What is the greatest reward in your career?
“When I am able to convince a prosecutor that this person is really not guilty and get a case dismissed,” she said. Boy that is a jubilation that is hard to describe …”

Do you have a family?
Walthour is engaged to former Bradwell basketball coach David Jones. Their engagement has spanned four years but she said she is the one who has been holding the nuptials.
“I was single for 10 years so it’s kind of hard to give that up and I know that I will have to, but right now I am happily engaged,” she said. “Very happily engaged.”
Walthour has two sons who she said are the loves of her life.
Karim Walthour Lawrence, 31, is a lawyer and sports agent. Darius Lawrence, 38, has his own business in property management.

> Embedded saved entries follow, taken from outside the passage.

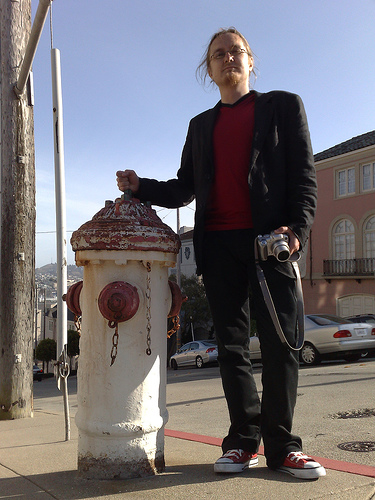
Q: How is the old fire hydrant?
A: Red and white.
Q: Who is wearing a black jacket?
A: A man.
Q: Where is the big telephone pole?
A: Behind the fire hydrant.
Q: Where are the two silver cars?
A: Other side.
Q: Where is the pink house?
A: Across street.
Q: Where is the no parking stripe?
A: On curb.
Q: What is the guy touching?
A: Hydrant.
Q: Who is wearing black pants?
A: The man.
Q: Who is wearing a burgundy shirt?
A: The man.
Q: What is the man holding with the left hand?
A: A camera.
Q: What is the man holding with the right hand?
A: A fire hydrant.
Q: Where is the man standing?
A: On a sidewalk.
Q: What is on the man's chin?
A: A goatee.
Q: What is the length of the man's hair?
A: Long.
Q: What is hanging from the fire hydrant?
A: Chains.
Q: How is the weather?
A: Clear.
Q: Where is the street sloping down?
A: To the left.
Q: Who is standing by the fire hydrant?
A: The man with glasses.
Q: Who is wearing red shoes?
A: The man by the fire hydrant.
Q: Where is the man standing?
A: On the sidewalk.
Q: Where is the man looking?
A: At the photographer.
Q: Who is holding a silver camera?
A: The man with the black jacket.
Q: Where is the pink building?
A: Behind the parked cars.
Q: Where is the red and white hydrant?
A: Next to the man on the sidewalk.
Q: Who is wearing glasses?
A: The man wearing black pants.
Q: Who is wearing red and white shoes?
A: The man looking at the photographer.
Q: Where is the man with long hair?
A: Standing outside on a sidewalk.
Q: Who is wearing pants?
A: A man.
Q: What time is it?
A: Afternoon.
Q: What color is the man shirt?
A: Red.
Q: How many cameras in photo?
A: One.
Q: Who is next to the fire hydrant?
A: A man.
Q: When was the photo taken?
A: Day time.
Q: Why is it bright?
A: Sunny.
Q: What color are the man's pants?
A: Black.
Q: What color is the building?
A: Peach.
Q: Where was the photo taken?
A: On the street.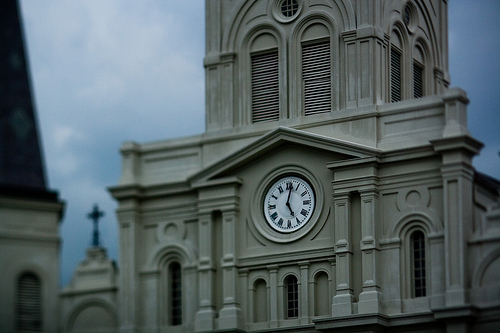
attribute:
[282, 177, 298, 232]
hands — Black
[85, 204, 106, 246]
cross — Blurry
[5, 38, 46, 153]
shapes — diamond shapes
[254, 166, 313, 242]
clock — black and white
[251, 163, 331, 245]
clock — round, black and white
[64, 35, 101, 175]
sky — blue, cloudy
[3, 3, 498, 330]
church — european, old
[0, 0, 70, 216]
steeple — black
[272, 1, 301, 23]
windows — Round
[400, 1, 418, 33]
windows — Round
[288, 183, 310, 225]
numbers — Roman numerals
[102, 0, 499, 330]
building — Tan , tall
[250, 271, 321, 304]
windows — dark, unlit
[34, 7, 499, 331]
building — fancy, Light 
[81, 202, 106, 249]
cross — Black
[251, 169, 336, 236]
clock — giant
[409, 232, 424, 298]
windows — Arched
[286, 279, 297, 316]
windows — Arched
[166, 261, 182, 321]
windows — Arched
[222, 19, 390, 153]
windows — arched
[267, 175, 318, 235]
clock — White 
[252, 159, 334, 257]
numbers — black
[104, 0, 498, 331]
clocktower — beige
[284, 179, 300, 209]
minutes — couple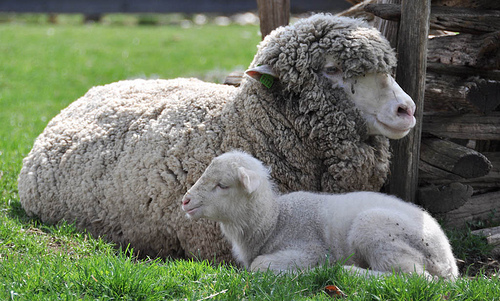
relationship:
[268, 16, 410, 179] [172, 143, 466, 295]
sheep next baby lamb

Would you change anything about your life and career if you could?
“I didn’t start out to be a lawyer but I’m glad I did it,” she said. “I was influenced by my sister who was almost two years older than I. She was a patent attorney.”
Walthour lost her sister suddenly in 1996 and that was a big blow to her.
“I carry a lot of the values I feel that she had and she was the influential one to get me to go to law school,” she said. “I’m glad I did. Looking back, I don’t think I would change anything. I did it in a way it was destined to be done and I’m pretty satisfied with it.”

What is the salary range for a public defender? Walthour said the salary for public defenders varies from region to region and increases with experience but, in the southeast area of Georgia, a beginning defender can expect a range from $35-50 thousand a year.